Today, although my Body Mass Index is still technically lower than David's, if the two of us took a picture together, I might conceivably be described as the Chunky One. Indeed, if our high school drama teacher were typecasting Into the Woods today, David might very well be Jack; I might very well be the Baker.

Talk about lighting a fire under me.

I have to lose weight. I know that. I have been overweight for the past several years, ever since law school. I don't feel good at 210. I don't look particularly good at 210. I know from experience that I look and feel my best when I'm below 190–and ideally 180. I've wanted to get back there for a long time. And seeing David accomplish such an amazing feat is enough to really inspire me to get out there and work hard.

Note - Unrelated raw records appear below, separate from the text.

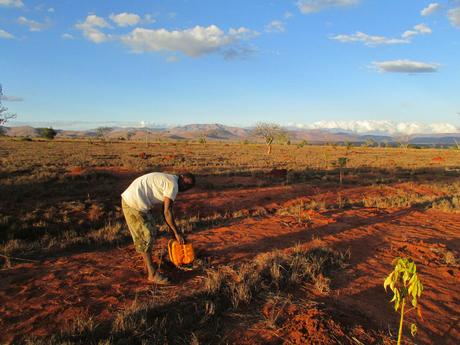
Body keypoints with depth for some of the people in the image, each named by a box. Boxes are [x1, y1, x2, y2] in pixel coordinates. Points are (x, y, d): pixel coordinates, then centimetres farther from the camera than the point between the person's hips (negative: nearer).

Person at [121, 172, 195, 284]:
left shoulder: (167, 180, 16)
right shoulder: (173, 185, -15)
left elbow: (166, 210, 18)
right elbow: (167, 212, -16)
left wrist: (173, 231, 18)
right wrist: (177, 233, -8)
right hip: (134, 204, -10)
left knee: (151, 233, 18)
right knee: (145, 238, -3)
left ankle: (148, 266, 32)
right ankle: (152, 274, 7)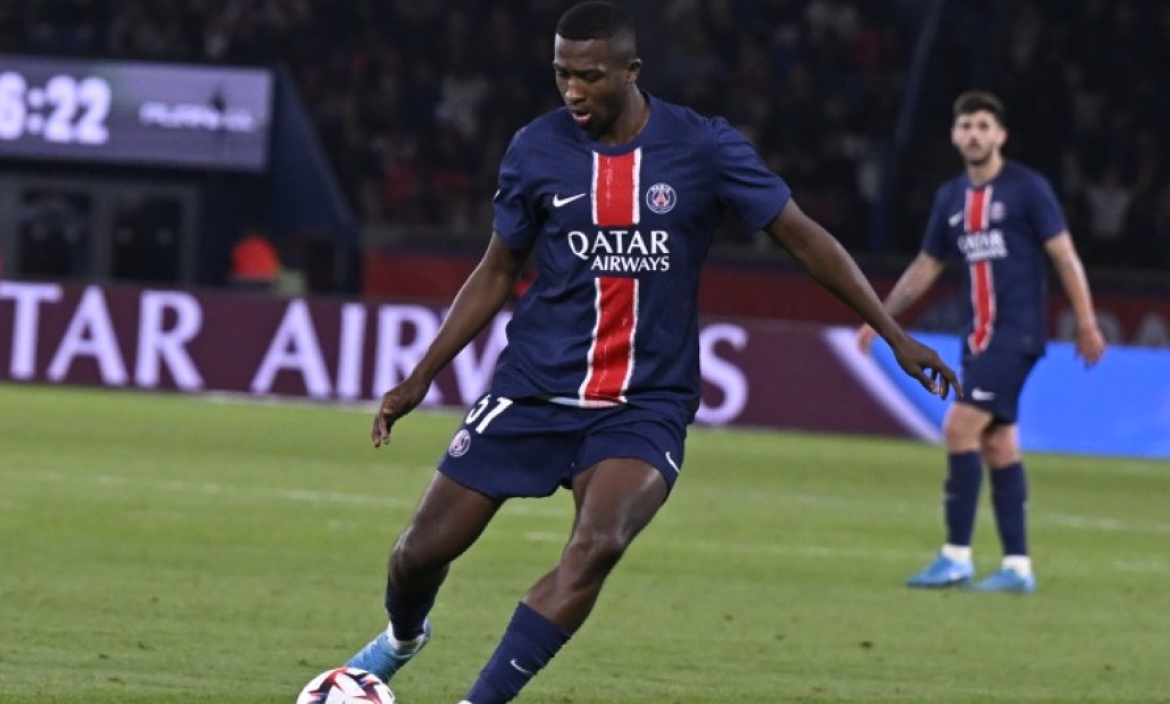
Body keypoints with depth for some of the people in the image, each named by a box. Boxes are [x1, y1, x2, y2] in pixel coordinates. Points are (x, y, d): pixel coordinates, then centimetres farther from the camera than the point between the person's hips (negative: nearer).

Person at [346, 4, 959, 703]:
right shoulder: (537, 149, -2)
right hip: (533, 388, 2)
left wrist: (895, 335, -2)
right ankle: (403, 638, 39)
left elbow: (803, 236, 0)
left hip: (646, 403, -2)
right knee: (423, 549, 3)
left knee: (597, 546, -28)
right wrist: (421, 378, 8)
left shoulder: (704, 148, -8)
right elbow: (498, 272, 11)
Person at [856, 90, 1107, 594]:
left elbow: (1064, 255, -6)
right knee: (998, 445, 6)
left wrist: (1086, 324, -9)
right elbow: (927, 267, 22)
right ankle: (1017, 566, 9)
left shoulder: (1027, 188, -6)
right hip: (978, 335, 7)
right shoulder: (951, 198, 12)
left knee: (961, 427, -16)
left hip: (1016, 332, -7)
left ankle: (957, 557, -14)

And for the last couple weeks, I have been working hard! I joined a gym! I've gone five times, doing four weightlifting workouts and one killer boxing workout that left me panting and vomitous on the floor! And it sucked at the time but now every time I cough or laugh I feel muscles I didn't know I had, and it makes me happy! And already I can feel myself getting stronger, and more energetic, and even people at work have noted that I've started slimming down.

David Garcia used to be the Big Jolly Fat Guy. Now, he is the Amazing Energetic Inspiration. He has achieved "Biggest Loser"-level success. If he can do it, I can do it. And I'm lucky in that I've only got about 25 pounds to lose.

So, thank you Dave. You're an inspiration to us all, and I look forward to one day visiting you in Los Angeles, feasting not on deep fried taquitos but on healthy and delicious food, and maybe even celebrating my own weight loss success with you.

Cheers to old friend David Garcia, my newest Weight Loss Hero!